(MATERIAL TO PROCESS Opens)

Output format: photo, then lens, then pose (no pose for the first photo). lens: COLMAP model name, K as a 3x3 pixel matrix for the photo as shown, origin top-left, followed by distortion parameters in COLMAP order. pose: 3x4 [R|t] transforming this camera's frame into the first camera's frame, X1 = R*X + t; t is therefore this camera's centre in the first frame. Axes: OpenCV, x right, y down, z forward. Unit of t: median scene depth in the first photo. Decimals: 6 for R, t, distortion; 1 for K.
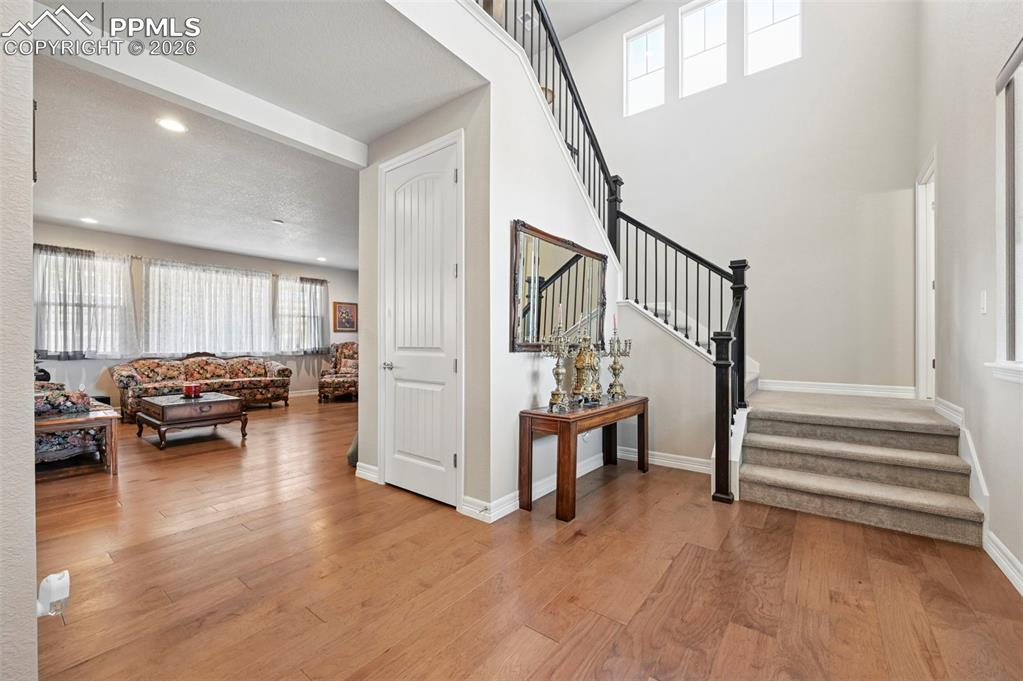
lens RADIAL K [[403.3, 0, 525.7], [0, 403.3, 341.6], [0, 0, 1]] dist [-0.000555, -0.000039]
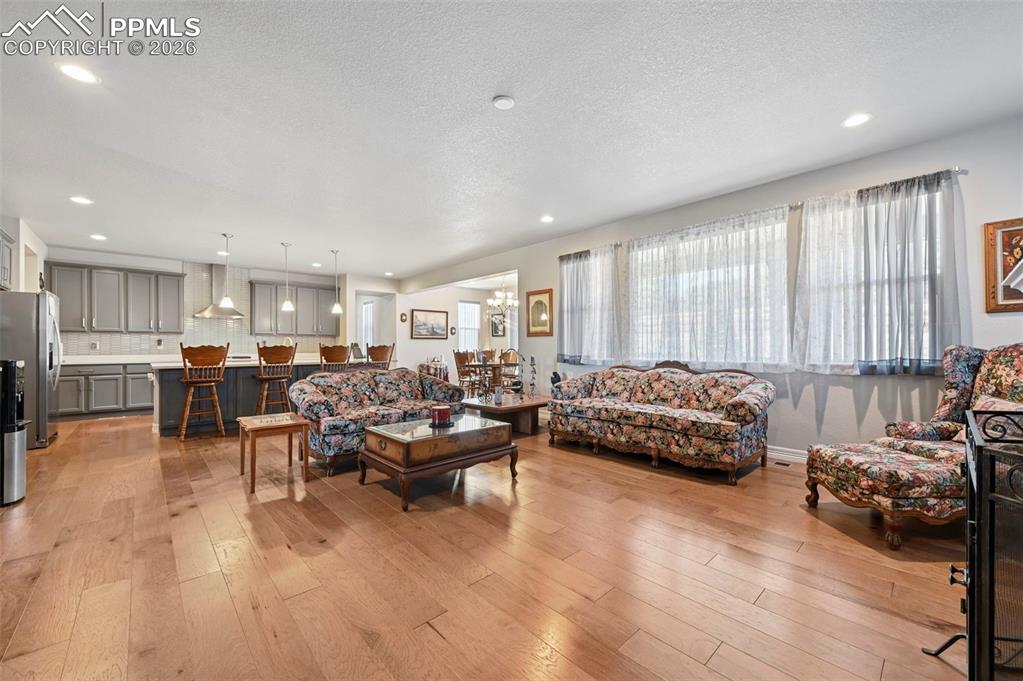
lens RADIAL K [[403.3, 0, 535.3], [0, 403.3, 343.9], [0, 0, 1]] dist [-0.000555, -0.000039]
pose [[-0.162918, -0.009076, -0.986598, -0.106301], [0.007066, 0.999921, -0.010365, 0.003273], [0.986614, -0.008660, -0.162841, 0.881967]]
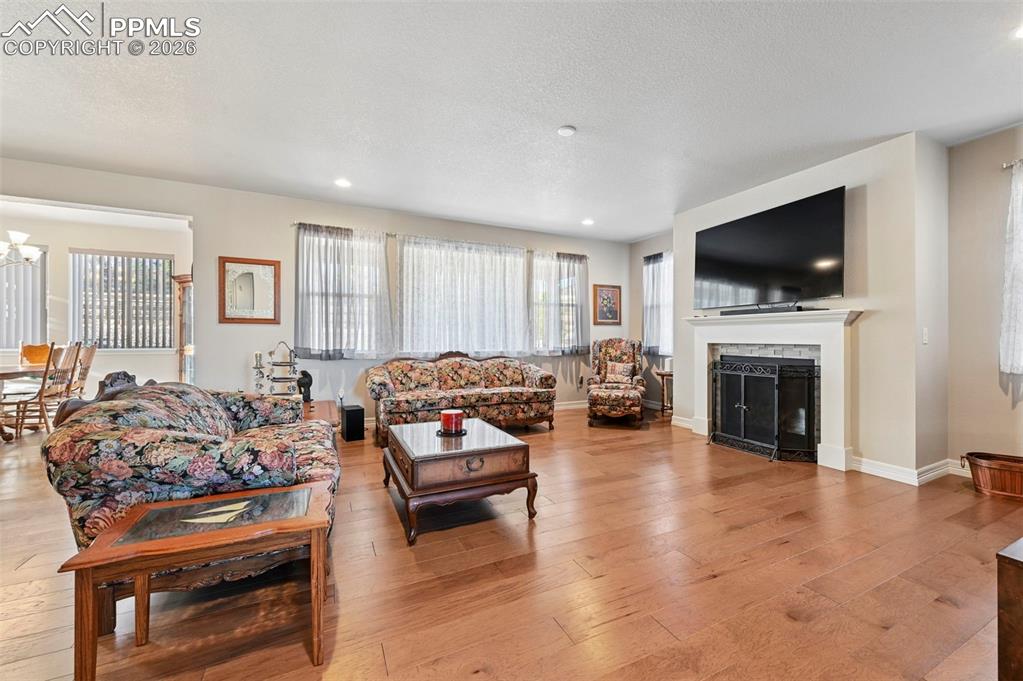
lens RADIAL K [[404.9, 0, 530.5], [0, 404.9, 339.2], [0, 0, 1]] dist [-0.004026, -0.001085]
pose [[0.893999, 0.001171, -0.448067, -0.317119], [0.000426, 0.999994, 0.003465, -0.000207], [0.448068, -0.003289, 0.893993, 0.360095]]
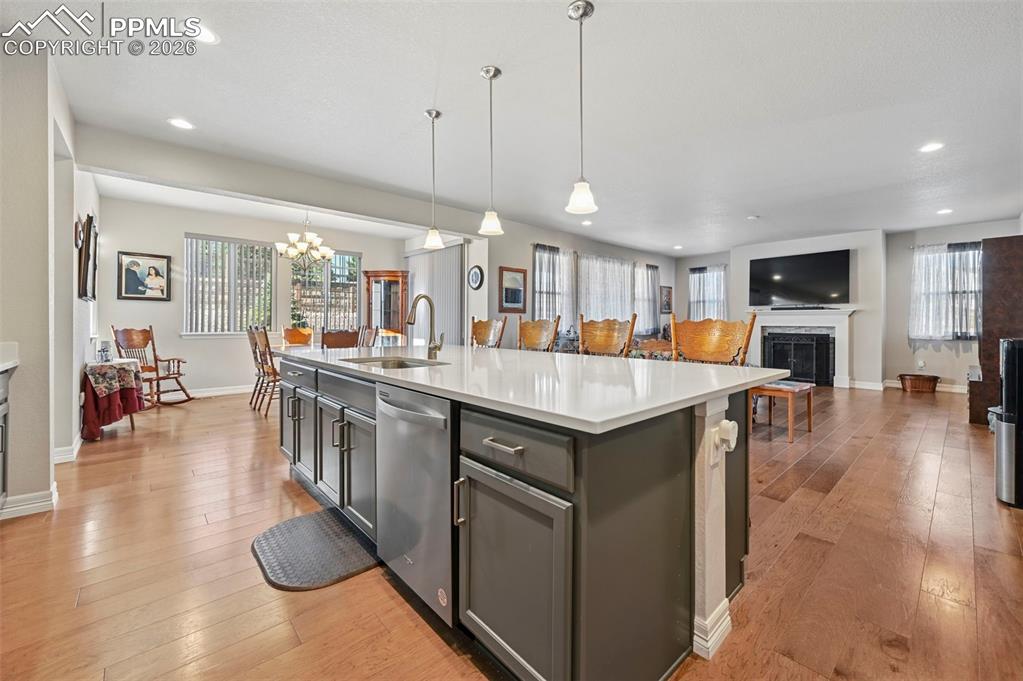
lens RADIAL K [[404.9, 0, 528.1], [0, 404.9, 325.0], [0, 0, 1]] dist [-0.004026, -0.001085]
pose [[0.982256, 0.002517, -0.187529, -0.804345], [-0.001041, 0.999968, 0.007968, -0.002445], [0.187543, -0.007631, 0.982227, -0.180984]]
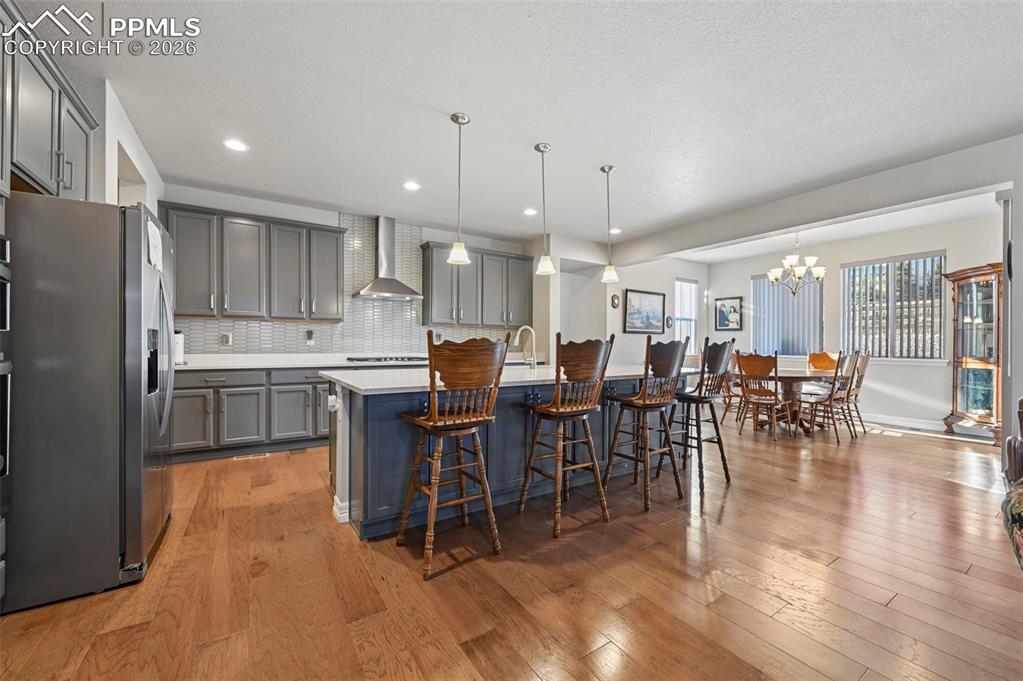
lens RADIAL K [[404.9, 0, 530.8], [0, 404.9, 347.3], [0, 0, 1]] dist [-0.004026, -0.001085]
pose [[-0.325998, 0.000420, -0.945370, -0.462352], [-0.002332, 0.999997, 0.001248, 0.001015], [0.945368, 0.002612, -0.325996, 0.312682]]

(MATERIAL TO PROCESS Closes)
(MATERIAL TO PROCESS Opens)

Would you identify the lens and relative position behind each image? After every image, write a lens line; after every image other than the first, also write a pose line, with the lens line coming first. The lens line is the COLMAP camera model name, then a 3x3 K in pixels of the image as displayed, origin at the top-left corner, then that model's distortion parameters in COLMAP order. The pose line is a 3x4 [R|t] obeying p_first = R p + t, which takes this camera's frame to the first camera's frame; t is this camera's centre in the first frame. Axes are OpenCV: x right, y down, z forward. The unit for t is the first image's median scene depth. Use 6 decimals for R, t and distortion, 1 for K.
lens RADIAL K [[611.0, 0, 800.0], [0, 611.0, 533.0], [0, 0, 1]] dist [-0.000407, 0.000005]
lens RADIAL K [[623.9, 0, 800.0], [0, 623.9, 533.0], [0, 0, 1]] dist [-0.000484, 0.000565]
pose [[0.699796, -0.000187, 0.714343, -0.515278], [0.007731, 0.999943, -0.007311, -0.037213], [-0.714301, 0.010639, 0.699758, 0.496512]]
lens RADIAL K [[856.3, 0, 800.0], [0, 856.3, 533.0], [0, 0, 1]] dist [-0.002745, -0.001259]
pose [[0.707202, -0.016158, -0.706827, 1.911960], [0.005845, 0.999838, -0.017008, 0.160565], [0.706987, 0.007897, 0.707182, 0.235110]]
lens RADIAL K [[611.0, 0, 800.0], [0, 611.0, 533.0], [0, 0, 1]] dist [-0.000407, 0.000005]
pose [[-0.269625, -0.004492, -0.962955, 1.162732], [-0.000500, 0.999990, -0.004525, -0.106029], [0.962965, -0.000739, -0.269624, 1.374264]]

(MATERIAL TO PROCESS Closes)

- _TASK INSTRUCTIONS_
Edit everything in the listing from the line containing "Output format: photo, then" down to the line containing "341.6], [0, 0, 1]] dist [-0.000555, -0.000039]", replacing "Decimals" with "Precision" and keeping the rest unchanged. Leave the pictures out of your answer.

- _COMPLETED TASK_
Output format: photo, then lens, then pose (no pose for the first photo). lens: COLMAP model name, K as a 3x3 pixel matrix for the photo as shown, origin top-left, followed by distortion parameters in COLMAP order. pose: 3x4 [R|t] transforming this camera's frame into the first camera's frame, X1 = R*X + t; t is therefore this camera's centre in the first frame. Axes: OpenCV, x right, y down, z forward. Unit of t: median scene depth in the first photo. Precision: 6 for R, t, distortion; 1 for K.
lens RADIAL K [[403.3, 0, 525.7], [0, 403.3, 341.6], [0, 0, 1]] dist [-0.000555, -0.000039]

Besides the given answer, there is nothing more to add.